Segundo informações divulgadas pelo Ministério Público Federal (MPF) de Curitiba, a 62.ª fase da operação Lava Jato cumpre um mandado de prisão preventiva contra Walter Faria, controlador do grupo Petrópolis, e cinco mandados de prisão temporária contra executivos da mesma empresa, suspeitos de praticar atos ilícitos.

Os investigadores informam ter indícios de que o controlador do grupo Petrópolis, empresa que atua na fabricação de cerveja e bebidas, atuou “em larga escala para fazer o branqueamento de centenas de milhões de reais em contas fora do Brasil” e que ele terá agido como um operador de pagamento de suborno em nome da construtora Odebrecht.

“Conforme apontam as provas colhidas na investigação, Faria, em troca de dólares recebidos no exterior e de investimentos realizados nas suas empresas, atuou para gerar recursos em espécie [dinheiro] para a entrega a agentes corrompidos no Brasil”, disse o MPF.

O executivo também é acusado de transferir dinheiro ilícito em forma de doação eleitoral para partidos políticos em nome da Odebrecht e para agentes públicos beneficiados pelo esquema de corrupção na estatal petrolífera Petrobras.

Dois destes desvios teriam ocorrido numa conta de Faria na Suíça que terá sido usada para intermediar o pagamento de mais de 3 milhões de dólares (2,7 milhões de euros) em suborno relacionados ao contratos de navios-sonda da Petrobras.

Faria e os outros cinco executivos do grupo Petrópolis são suspeitos de participar de um esquema de branqueamento de capitais que movimentou, ao todo, cerca de 329 milhões de reais (78,6 milhões de euros) em dinheiro, segundo as autoridades brasileiras.

As investigações contra o grupo Petrópolis começaram em 2016 e são apoiadas por provas fornecidas pela Odebrecht num acordo de colaboração com a Justiça.

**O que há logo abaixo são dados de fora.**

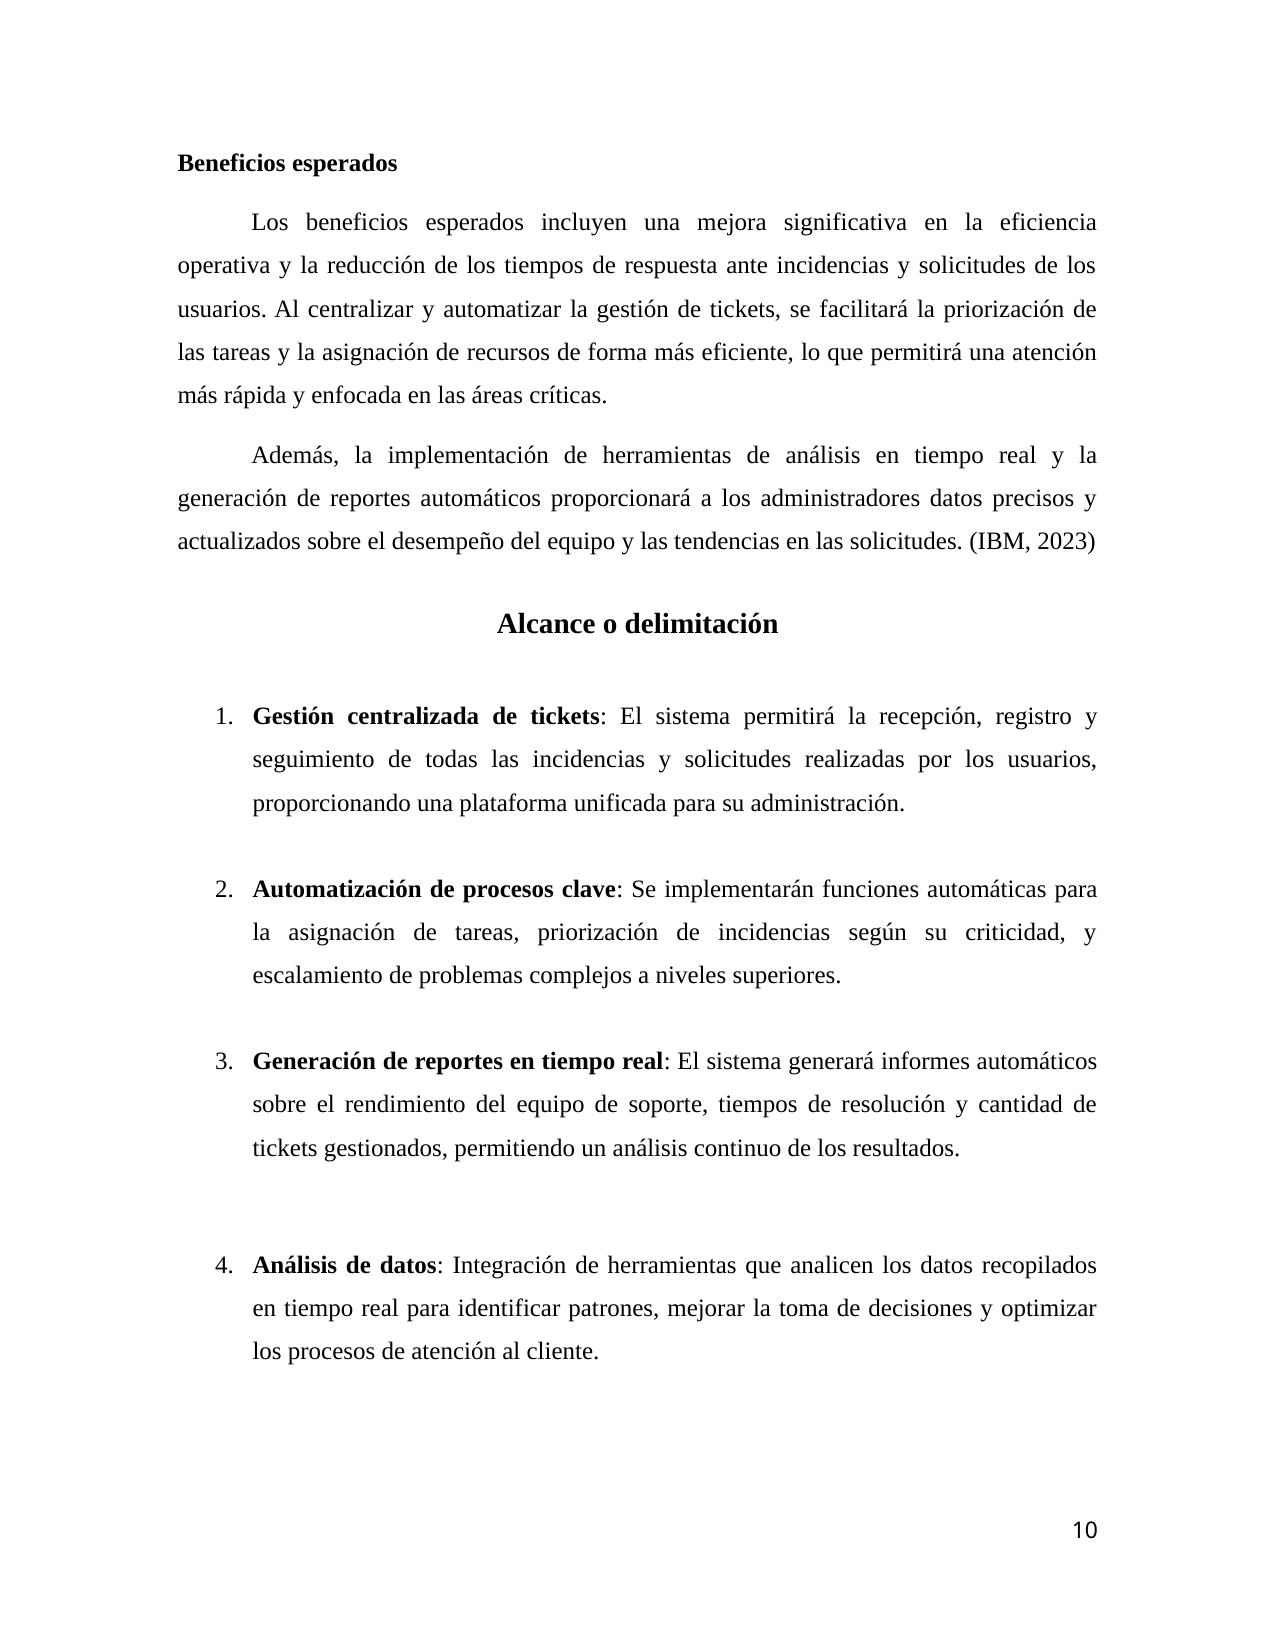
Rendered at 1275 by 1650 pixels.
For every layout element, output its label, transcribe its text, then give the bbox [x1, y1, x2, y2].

text Además, la implementación de herramientas de análisis en tiempo real y la generación de reportes automáticos proporcionará a los administradores datos precisos y actualizados sobre el desempeño del equipo y las tendencias en las solicitudes. [177, 440, 1098, 555]
text Beneficios esperados [177, 148, 1098, 176]
list Generación de reportes en tiempo real: El sistema generará informes automáticos sobre el rendimiento del equipo de soporte, tiempos de resolución y cantidad de tickets gestionados, permitiendo un análisis continuo de los resultados. [215, 1046, 1098, 1161]
subtitle Alcance o delimitación [177, 607, 1098, 640]
list Análisis de datos: Integración de herramientas que analicen los datos recopilados en tiempo real para identificar patrones, mejorar la toma de decisiones y optimizar los procesos de atención al cliente. [215, 1250, 1098, 1365]
text Los beneficios esperados incluyen una mejora significativa en la eficiencia operativa y la reducción de los tiempos de respuesta ante incidencias y solicitudes de los usuarios. Al centralizar y automatizar la gestión de tickets, se facilitará la priorización de las tareas y la asignación de recursos de forma más eficiente, lo que permitirá una atención más rápida y enfocada en las áreas críticas. [177, 207, 1098, 409]
list Automatización de procesos clave: Se implementarán funciones automáticas para la asignación de tareas, priorización de incidencias según su criticidad, y escalamiento de problemas complejos a niveles superiores. [215, 874, 1098, 989]
list Gestión centralizada de tickets: El sistema permitirá la recepción, registro y seguimiento de todas las incidencias y solicitudes realizadas por los usuarios, proporcionando una plataforma unificada para su administración. [215, 701, 1098, 816]
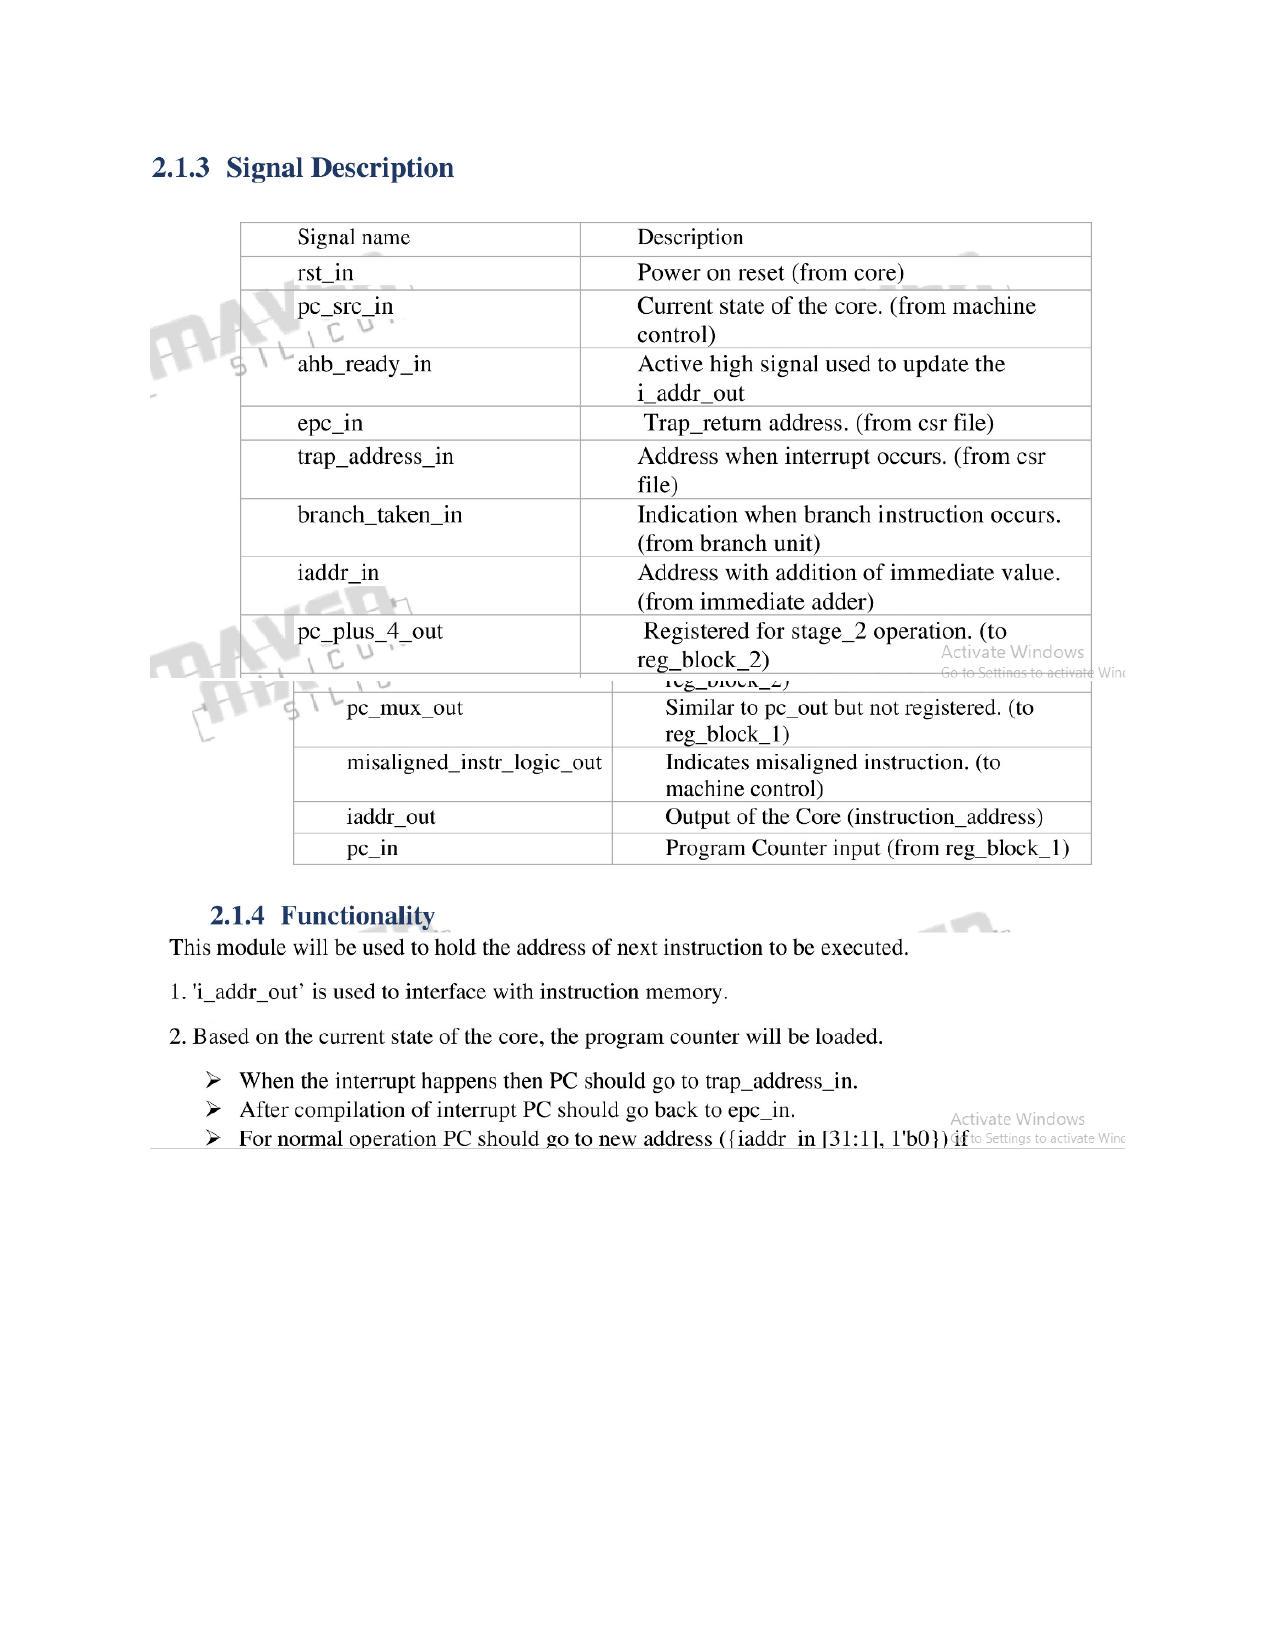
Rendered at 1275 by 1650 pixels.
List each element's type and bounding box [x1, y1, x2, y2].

A Odebrecht indicou que o esquema criminoso envolvendo o grupo Petrópolis terá funcionado entre 2008 e 2014, e que além de transferir dinheiro no exterior para o controlador daquela empresa, a construtora também realizou operações subfaturadas.

Entre os negócios subfaturados foram listados pelos investidores a ampliação de fábricas do grupo Petrópolis, a compra e venda de ações da empresa Electra Power Geração de Energia, aportes de recursos para investimento em pedreira e contratos de compra, venda e aluguel de equipamentos.

Além da prisão do controlador do Grupo Petrópolis, a Justiça brasileira autorizou também o cumprimento de 33 mandados de busca e apreensão em empresas do grupo Petrópolis e residências, localizadas nos estados de São Paulo, Rio de Janeiro, Minas Gerais, Mato Grosso e Mato Grosso do Sul.